Prestigio e realismo. La lirica secondo Zigante

La Stagione Lirica 2010 della Provincia di Lecce si aprirà il 22 gennaio con il “Nabucco”. Intervista al direttore artistico Filippo Zigante

di Daria Ricci Inizialmente per la programmazione del Cartellone della Stagione Lirica 2010 il maestro Filippo Zigante aveva pensato ad altro: “Chiudere un percorso, un esempio culturale per ogni paese europeo, come era stato sino allo scorso anno. Dopo il Rosenkavalier di Srauss e Samson et Dalila di Sant-Saens avevo pensato di realizzare il ‘Boris Godunov’ di Musorgskij”. Ma i tagli del Fondo Unico allo spettacolo hanno toccato anche Lecce, e l’ambizioso progetto non si è potuto realizzare. “La Provincia tuttavia – spiega Zigante – ha investito tanto, permettendoci di mettere su un cartellone di tutto rispetto. Apriremo ugualmente con un titolo prestigioso, il ‘Nabucco’ di Verdi”. Perché il “Nabucco”? “Perché è un titolo prestigioso, che ci fa già presagire quello che nel 2011 sarà un impegno del mondo culturale italiano, celebrare degnamente l’Unità d’Italia. E il ‘Nabucco’ è l’opera più risorgimentale di Verdi”. Quali saranno gli altri titoli?“Il Cartellone è stato influenzato anche da un’altra ricorrenza, anch’essa molto importante: i 100 anni dalla prima rappresentazione a Parigi del balletto ‘Sheherazade’ di Rimskij Korsakov.

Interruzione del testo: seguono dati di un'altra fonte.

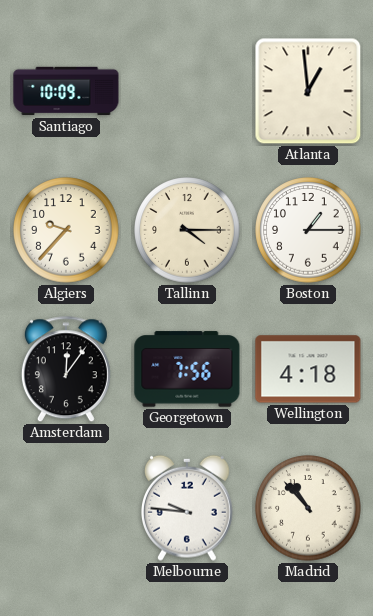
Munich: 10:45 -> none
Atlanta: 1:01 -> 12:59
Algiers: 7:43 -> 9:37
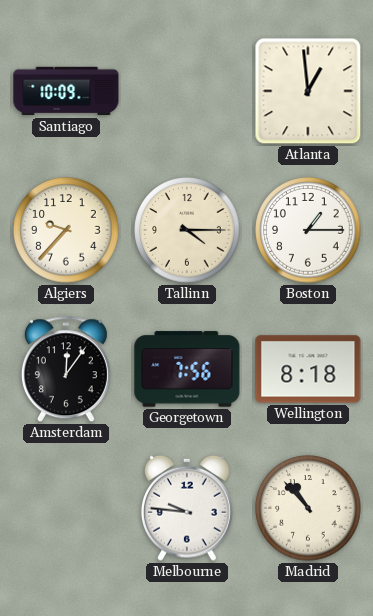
Wellington: 4:18 -> 8:18
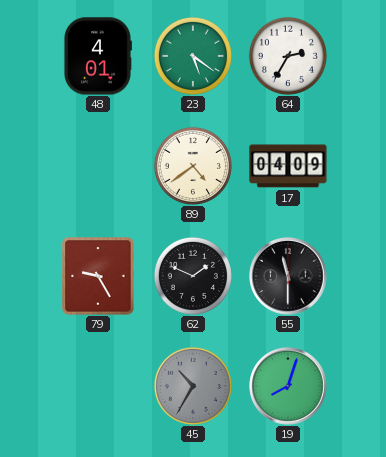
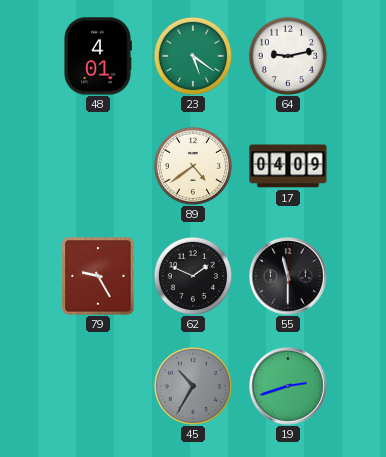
64: 2:35 -> 9:13
19: 8:03 -> 2:42
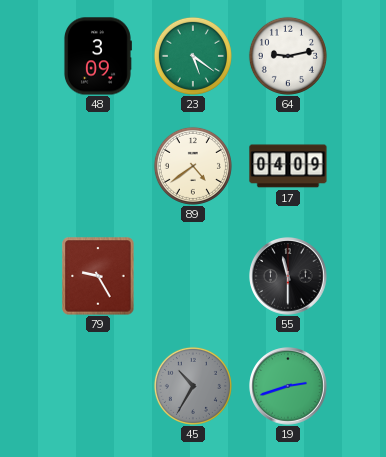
48: 4:01 -> 3:09
62: 1:49 -> none
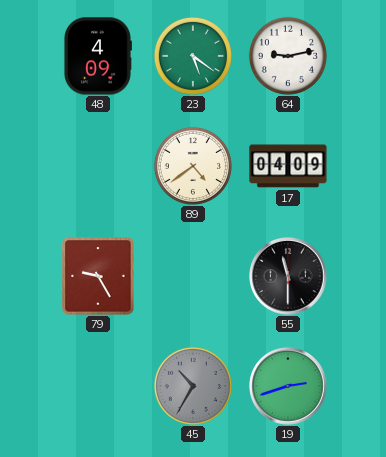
48: 3:09 -> 4:09
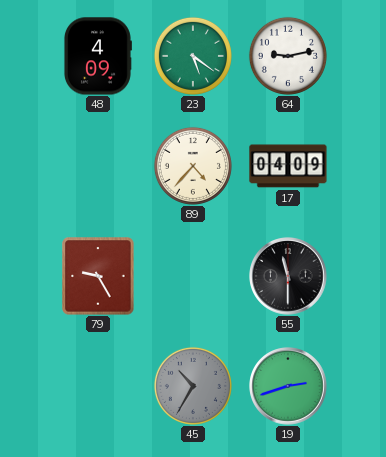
89: 4:39 -> 4:37
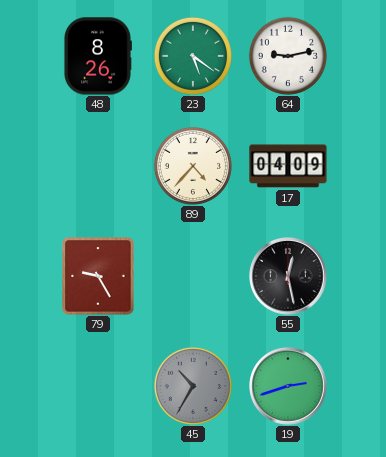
48: 4:09 -> 8:26
55: 11:30 -> 12:28
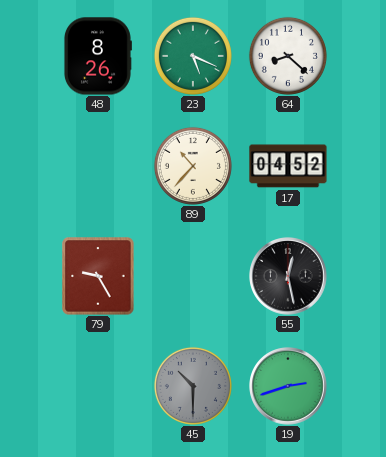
23: 5:21 -> 5:19
64: 9:13 -> 8:22
89: 4:37 -> 10:37
17: 04:09 -> 04:52
45: 10:35 -> 10:30
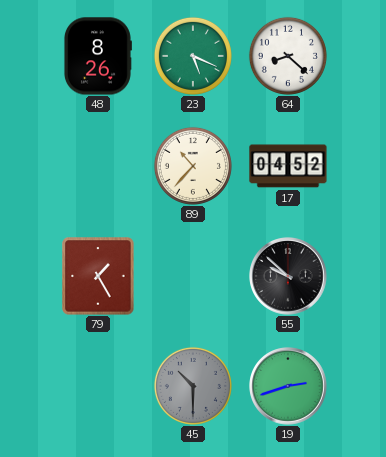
79: 9:25 -> 1:25
55: 12:28 -> 9:52
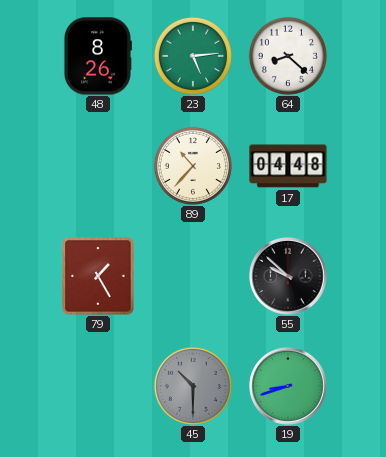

Non si tratta della prima esecuzione del lavoro musicale del grande compositore russo, bensì della sua prima presentazione in forma di balletto coreografato dal grande Mikael Fokine su commissione di Diaghilev”. C’è anche Donizetti? “Sì, a ‘Sherazade’ coreografato dal salentino Fredy Franzutti, si affianca l’opera in un atto ‘Il Campanello’ di Gaetano Donizetti. Un’opera preziosa, elegante nella scrittura musicale ma anche nel testo” Poi ancora Verdi? “Sì, per concludere la stagione ritorniamo a Verdi. Portiamo avanti una rilettura della trilogia romantica iniziata lo scorso anno con ‘Rigoletto’ e che prosegue quest’anno con la ‘Traviata’”. E’ un’opera molto popolare, non è così? “Indubbiamente è un’opera conosciutissima, di vasta popolarità che proprio per la diffusione del titolo e le tante pietre di paragone presenti sul mercato, rende sempre particolarmente difficile formare un cast. Così abbiamo puntato su voci giovani. Oltretutto il futuro del teatro deve guardare alle nuove leve”.